In terms of Frangello’s narrative unraveling of hysteria by twin journeys, we need only turn to the final chapter in Freud’s Dora. In Freud’s master narrative, he lists nine conditions presented by the inflicted female patient—most of which serve as Freud’s prospectus on how bisexual desire produces a syntax of hysterical “phantasies.” Lidia Yuknavitch’s story, “Loving Dora,” in her story collection, Her Other Mouths (1997) mines a prose re-perversion of Freud’s Dora. Like Frangello, yet in narrative “language poetry” echoes, Yuknavitch understands the puns and possibilities of Freud’s obsessive linguistic-poetic archive of hysterical construction (Yuknavitch—coincidentally or not—is Frangello’s publisher).
Frangello, while reminding us Freud’s hysteria still exists in a nice Suburban Chicago family, has no interest in healing or redeeming the bulimic dancer, the guilt-ridden goody-goody lesbian, the heterosexually sadistic adulterer/University of Michigan educated law partner, or the alcoholic father. Rather, Frangello (the seduction theory reporter) just lets the family dramas take off their clothes and exchange body fluids.

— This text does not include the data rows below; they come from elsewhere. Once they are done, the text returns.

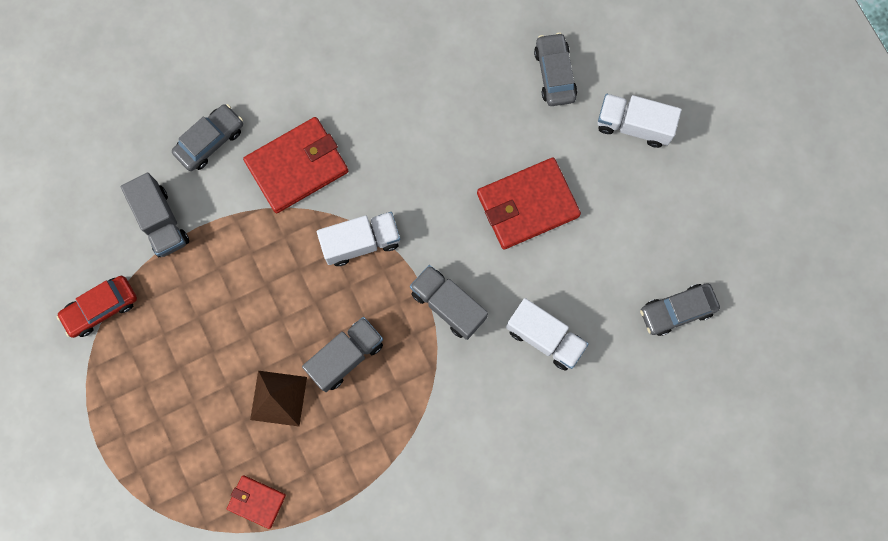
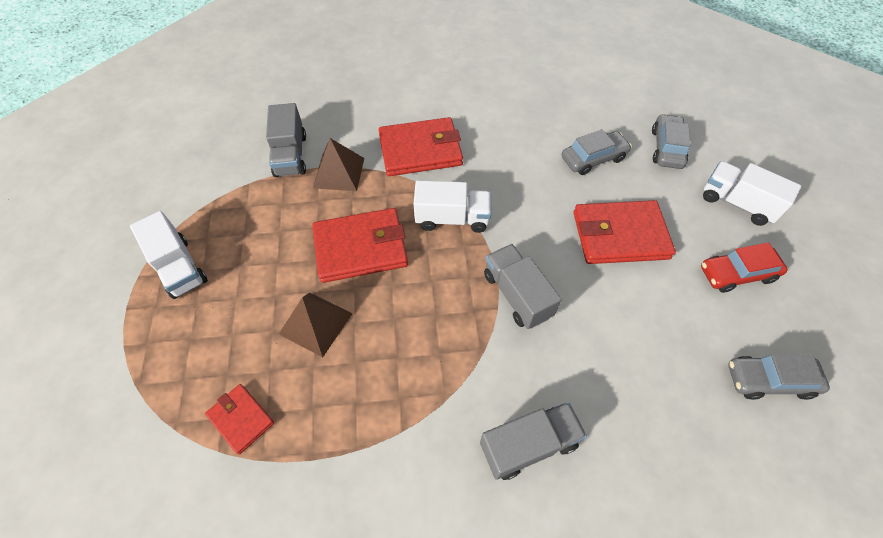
camera: 20 degrees right, 20 degrees down
red car [57,276,137,338] -> red car moved to [701,242,788,293]
grey car [172,104,243,171] -> grey car moved to [562,129,632,175]
grey truck [302,317,383,392] -> grey truck moved to [480,402,587,480]
white truck [506,298,589,371] -> white truck moved to [130,211,208,299]
none -> red wallet [312,208,408,283]
none -> brown pyramid [313,138,364,191]

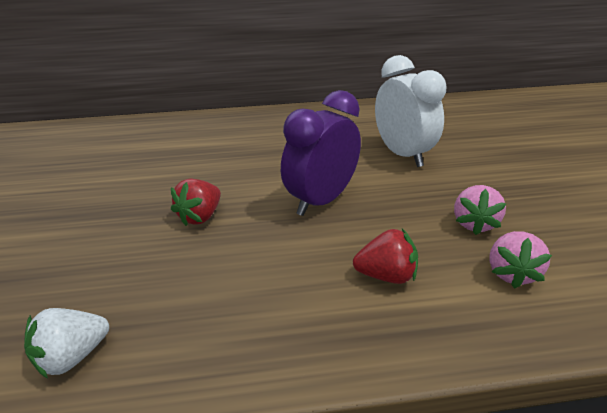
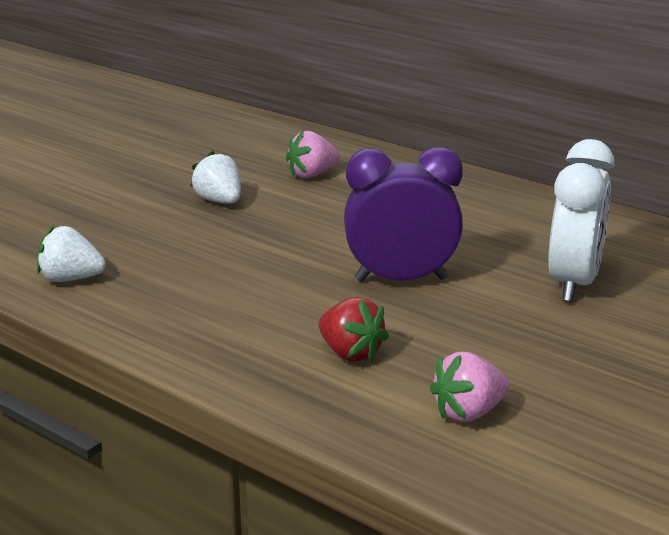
camera: 45 degrees right, 10 degrees down
red strawberry [171,179,221,226] -> none
pink strawberry [454,185,506,235] -> pink strawberry moved to [286,131,340,178]
none -> white strawberry [190,151,241,204]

Removing Frangello’s work entirely from a Freudian doppelgänger, I recall Charles D’Ambrosio’s stories in The Dead Fish Museum (2006). He intimately details the relationships and bodily destruction of depressive, manic-depressive, and personality-disordered individuals who, no matter how marginalized, like everyone else, love and betray loved ones. The ultimate task of the fiction writer is to apprehend human muck without obligation to redress fatal character flaws (imagination need not tape itself to salvation). Gina Frangello, because she respects both conventional and subversive novels (and case history protocol), displays maturity not usually found in first novels (too many of which are soporific—across gender/race/class perspectives—teenage coming of age stories). Frangello resists boundaries between erroneously labeled experimental literature, and storytelling too easily gagged by routine realism constraints.
Elizabeth Block is author of the novel A Gesture Through Time (Spuyten Duyvil). Also a filmmaker, she is currently writing a narrative feature film.